1.2/ The reason of searching: People from every nations come to Jerusalem to search the Lord because they were heard about the Lord of the Jews. The prophet Zechariah announced the Lord’s oracle: “In those days ten men of every nationality, speaking different tongues, shall take hold, yes, take hold of every Jew by the edge of his garment and say, “Let us go with you, for we have heard that God is with you.”” Ten men speak ten different languages, but they have the same purpose which is to search for the Lord. This oracle is fulfilled when Christ was nailed to the cross, died, buried, and resurrected after three days. He died to take away people’s sins and to give back to men the eternal life (Zech 11:12-14).
2/ Gospel: James and John wanted to destroy Samarians who refused to welcome Jesus.
2.1/ The relationship between the Jews and the Samaritans: The shortest distance from Galilee to Jerusalem is to go through Samaria; but most of the Jews avoided that way because there existed a feud between them. The Jews use two other ways to Jerusalem, either by the way of the Mediteranean Sea or by the way of the Jordan to Jericho and then going up to Jerusalem. The Samaritans used many ways to discourage the Jews to cross over their territory as we saw in today Gospel: “they would not welcome him because the destination of his journey was Jerusalem.”
2.2/ The reaction of James and John: They felt indignant when they saw the Samaritans’ reaction, and they asked Jesus: “Lord, do you want us to call down fire from heaven to consume them?” This is the popular reaction of the Jews for the Gentiles. They probably thought that Jesus was humble himself to enter their villages to bring the Good News to them, if they refuse to hear, they are not deserved to live.

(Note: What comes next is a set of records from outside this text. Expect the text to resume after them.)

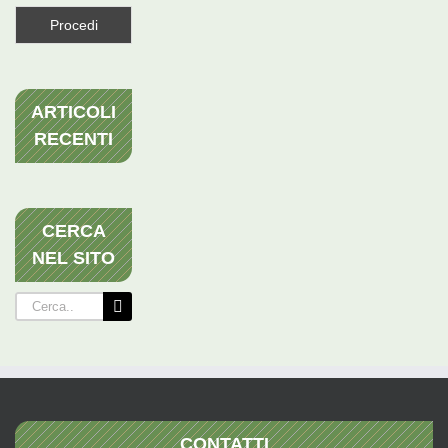
ARTICOLI
RECENTI
CERCA
NEL SITO
Cerca
per:
CONTATTI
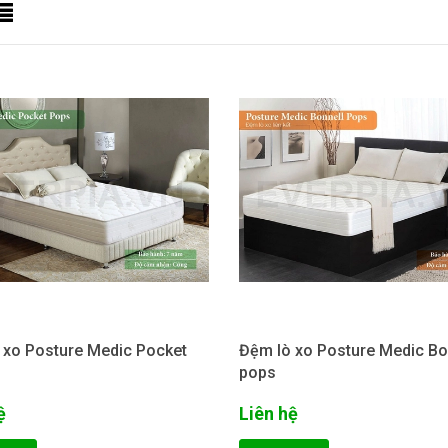
 xo Posture Medic Pocket
Đệm lò xo Posture Medic Bo
pops
ệ
Liên hệ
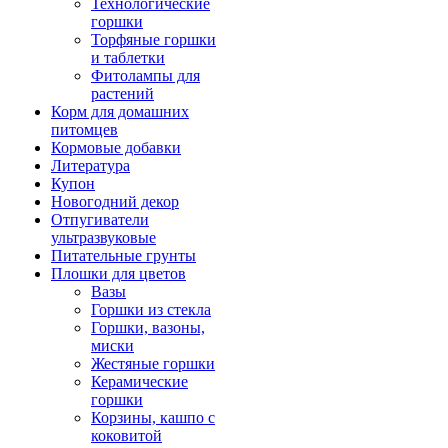
Технологические
горшки
Торфяные горшки
и таблетки
Фитолампы для
растений
Корм для домашних
питомцев
Кормовые добавки
Литература
Купон
Новогодний декор
Отпугиватели
ультразвуковые
Питательные грунты
Плошки для цветов
Вазы
Горшки из стекла
Горшки, вазоны,
миски
Жестяные горшки
Керамические
горшки
Корзины, кашпо с
коковитой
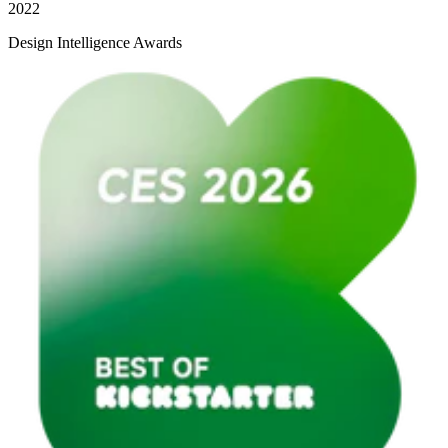
2022
Design Intelligence Awards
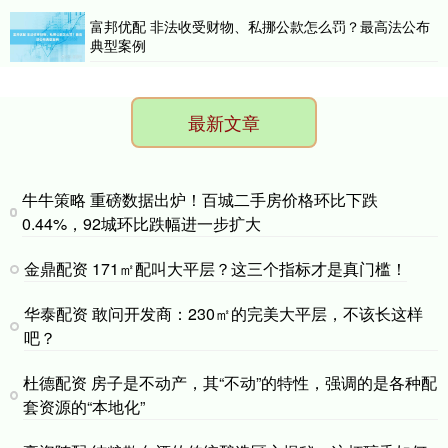
富邦优配 非法收受财物、私挪公款怎么罚？最高法公布
典型案例
最新文章
牛牛策略 重磅数据出炉！百城二手房价格环比下跌
0.44%，92城环比跌幅进一步扩大
金鼎配资 171㎡配叫大平层？这三个指标才是真门槛！
华泰配资 敢问开发商：230㎡的完美大平层，不该长这样
吧？
杜德配资 房子是不动产，其“不动”的特性，强调的是各种配
套资源的“本地化”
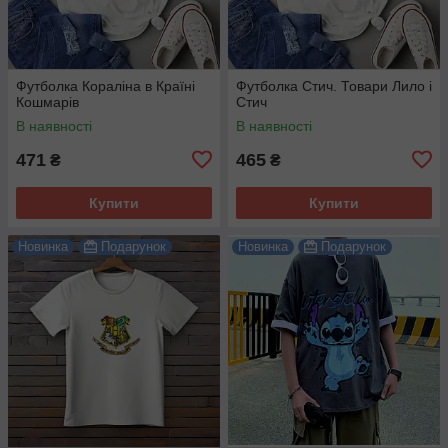
Футболка Кораліна в Країні
Футболка Стич. Товари Лило і
Кошмарів
Стич
В наявності
В наявності
471
465
₴
₴
Купити
Купити
Новинка
Подарунок
Новинка
Подарунок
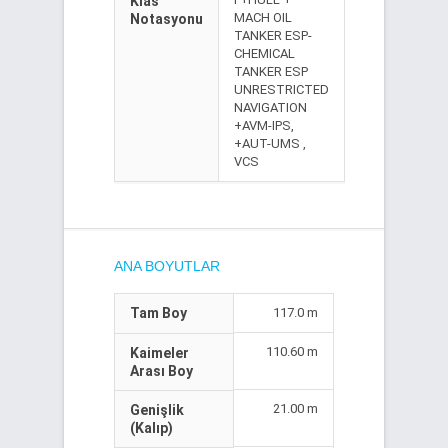
Klas
MACH OIL
Notasyonu
TANKER ESP-
CHEMICAL
TANKER ESP
UNRESTRICTED
NAVIGATION
+AVM-IPS,
+AUT-UMS ,
VCS
ANA BOYUTLAR
Tam Boy
117.0 m
110.60 m
Kaimeler
Arası Boy
21.00 m
Genişlik
(Kalıp)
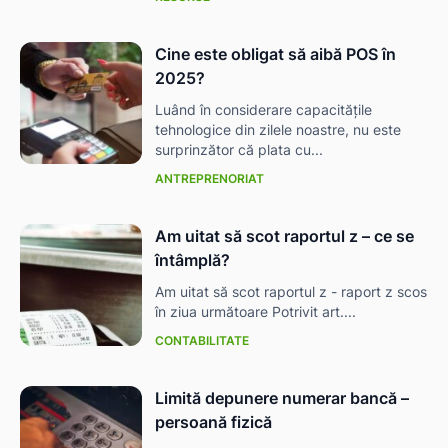
Cine este obligat să aibă POS în
2025?
Luând în considerare capacitățile
tehnologice din zilele noastre, nu este
surprinzător că plata cu...
ANTREPRENORIAT
Am uitat să scot raportul z – ce se
întâmplă?
Am uitat să scot raportul z - raport z scos
în ziua următoare Potrivit art....
CONTABILITATE
Limită depunere numerar bancă –
persoană fizică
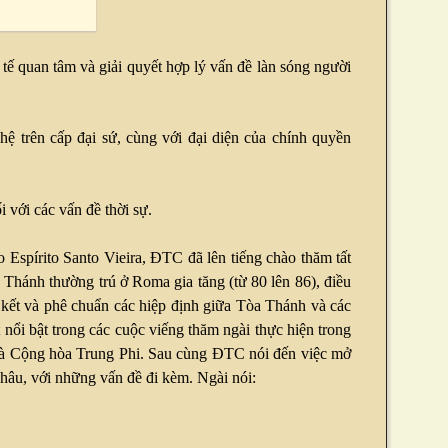
 quan tâm và giải quyết hợp lý vấn đề làn sóng người
ệ trên cấp đại sứ, cùng với đại diện của chính quyền
 với các vấn đề thời sự.
Espírito Santo Vieira, ĐTC đã lên tiếng chào thăm tất
a Thánh thường trú ở Roma gia tăng (từ 80 lên 86), điều
kết và phê chuẩn các hiệp định giữa Tòa Thánh và các
 nổi bật trong các cuộc viếng thăm ngài thực hiện trong
và Cộng hòa Trung Phi. Sau cùng ĐTC nói đến việc mở
Châu, với những vấn đề đi kèm. Ngài nói:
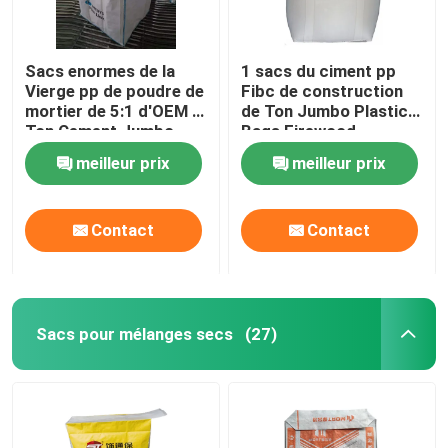
Sacs enormes de la
1 sacs du ciment pp
Vierge pp de poudre de
Fibc de construction
mortier de 5:1 d'OEM 1
de Ton Jumbo Plastic
Ton Cement Jumbo
Bags Firewood
Bags
meilleur prix
meilleur prix
Contact
Contact
Sacs pour mélanges secs
(27)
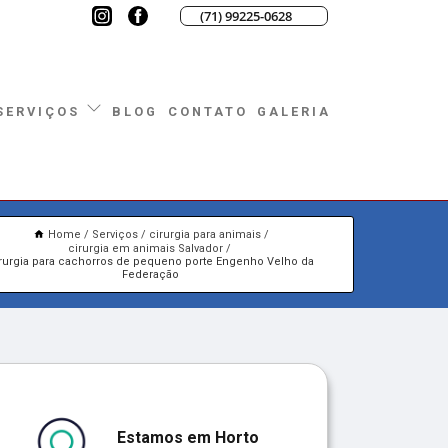
(71) 99225-0628
BLOG
CONTATO
GALERIA
SERVIÇOS
Home
Serviços
cirurgia para animais
cirurgia em animais Salvador
rurgia para cachorros de pequeno porte Engenho Velho da
Federação
Estamos em Horto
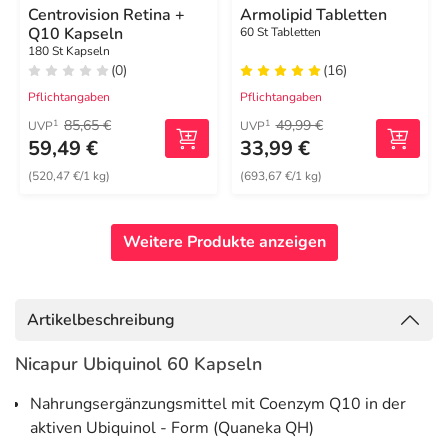
Centrovision Retina +
Armolipid Tabletten
Q10 Kapseln
60 St Tabletten
180 St Kapseln
(0)
(16)
Pflichtangaben
Pflichtangaben
85,65 €
49,99 €
1
1
UVP
UVP
59,49 €
33,99 €
(520,47 €/1 kg)
(693,67 €/1 kg)
Weitere Produkte anzeigen
Artikelbeschreibung
Nicapur Ubiquinol 60 Kapseln
Nahrungsergänzungsmittel mit Coenzym Q10 in der
aktiven Ubiquinol - Form (Quaneka QH)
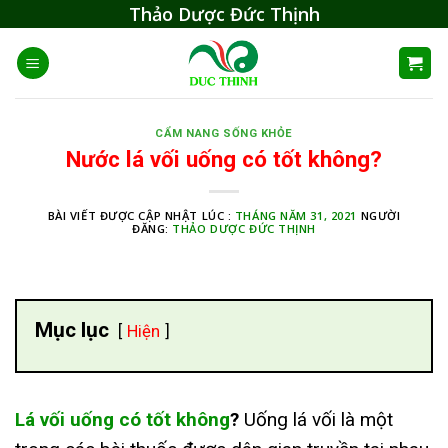
Skip
Thảo Dược Đức Thịnh
to
content
CẨM NANG SỐNG KHỎE
Nước lá vối uống có tốt không?
BÀI VIẾT ĐƯỢC CẬP NHẬT LÚC :
THÁNG NĂM 31, 2021
NGƯỜI
ĐĂNG:
THẢO DƯỢC ĐỨC THỊNH
Mục lục
Hiện
Lá vối uống có tốt không
?
Uống lá vối là một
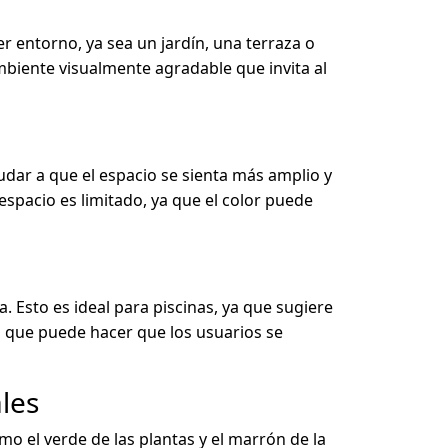
 entorno, ya sea un jardín, una terraza o
ambiente visualmente agradable que invita al
 ayudar a que el espacio se sienta más amplio y
spacio es limitado, ya que el color puede
a. Esto es ideal para piscinas, ya que sugiere
o que puede hacer que los usuarios se
les
o el verde de las plantas y el marrón de la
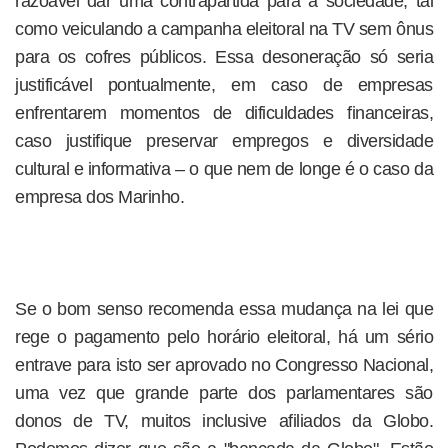
razoável dar uma contrapartida para a sociedade, tal
como veiculando a campanha eleitoral na TV sem ônus
para os cofres públicos. Essa desoneração só seria
justificável pontualmente, em caso de empresas
enfrentarem momentos de dificuldades financeiras,
caso justifique preservar empregos e diversidade
cultural e informativa – o que nem de longe é o caso da
empresa dos Marinho.
Se o bom senso recomenda essa mudança na lei que
rege o pagamento pelo horário eleitoral, há um sério
entrave para isto ser aprovado no Congresso Nacional,
uma vez que grande parte dos parlamentares são
donos de TV, muitos inclusive afiliados da Globo.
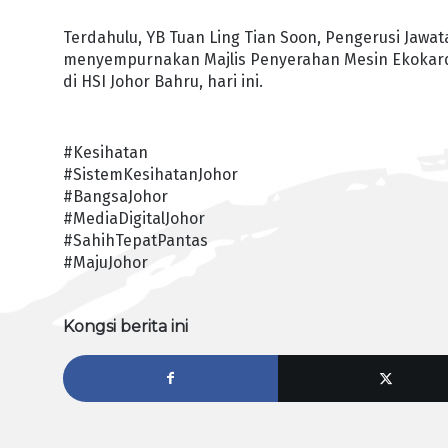
Terdahulu, YB Tuan Ling Tian Soon, Pengerusi Jawa
menyempurnakan Majlis Penyerahan Mesin Ekokardio
di HSI Johor Bahru, hari ini.
#Kesihatan
#SistemKesihatanJohor
#BangsaJohor
#MediaDigitalJohor
#SahihTepatPantas
#MajuJohor
Kongsi berita ini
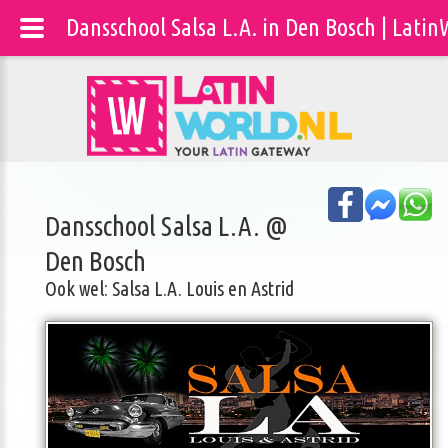
Dansschool Salsa L.A. in Den Bosch | Latin
Dansschool Salsa L.A. @
Den Bosch
Ook wel: Salsa L.A. Louis en Astrid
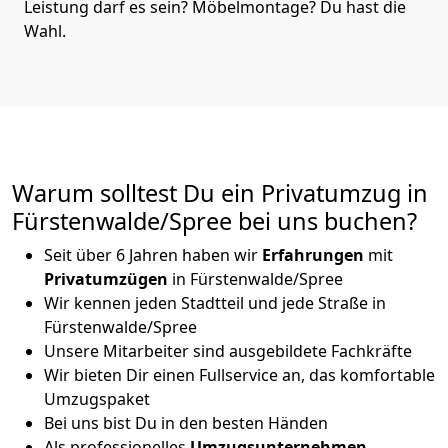
Leistung darf es sein? Möbelmontage? Du hast die
Wahl.
Warum solltest Du ein Privatumzug in
Fürstenwalde/Spree bei uns buchen?
Seit über 6 Jahren haben wir
Erfahrungen
mit
Privatumzügen
in Fürstenwalde/Spree
Wir kennen jeden Stadtteil und jede Straße in
Fürstenwalde/Spree
Unsere Mitarbeiter sind ausgebildete Fachkräfte
Wir bieten Dir einen Fullservice an, das komfortable
Umzugspaket
Bei uns bist Du in den besten Händen
Als professionelles
Umzugsunternehmen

2.3/ Jesus’ reaction: He rebuked them. To destroy those who held an opposite view with you is not the best way to solve a problem; but to make them to become your friends will solve all problems. When A. Lincoln, the American president, was criticized that he has been so soft in his manner with enemies; and he forgot his duty is to destroy them, he answered back, “Am I not destroyed them when I made them to become my friends?”
In chapter 4 of the Fourth Gospel, Jesus conversed the Samaritan woman and made her to be the first missionary to her people even before all the apostles. The Acts also reported Philip’s mission to the Samaritans after Stephen’s martyr. He healed many and made many to believe in Jesus (Acts 8:4-8). If Jesus let his two apostles did what they want, how could God receive many Samaritans into His kingdoms?
III. APPLICATION IN LIFE:
– In order to make believers, we need to preach the Good News to them. We cannot condemn anyone who does not have an opportunity to hear the Good News.
– We cannot fathom God’s plan because of our limitations. Therefore, when facing opposite views and sufferings, we need to imitate Jesus and the Blessed Mother. They memorized and contemplated them; instead of questioning God’s plan, people’s intentions, or wishing them to be destroyed.
– To destroy our enemies is not the best way to solve confliction; but to make them our friends will solve all problems.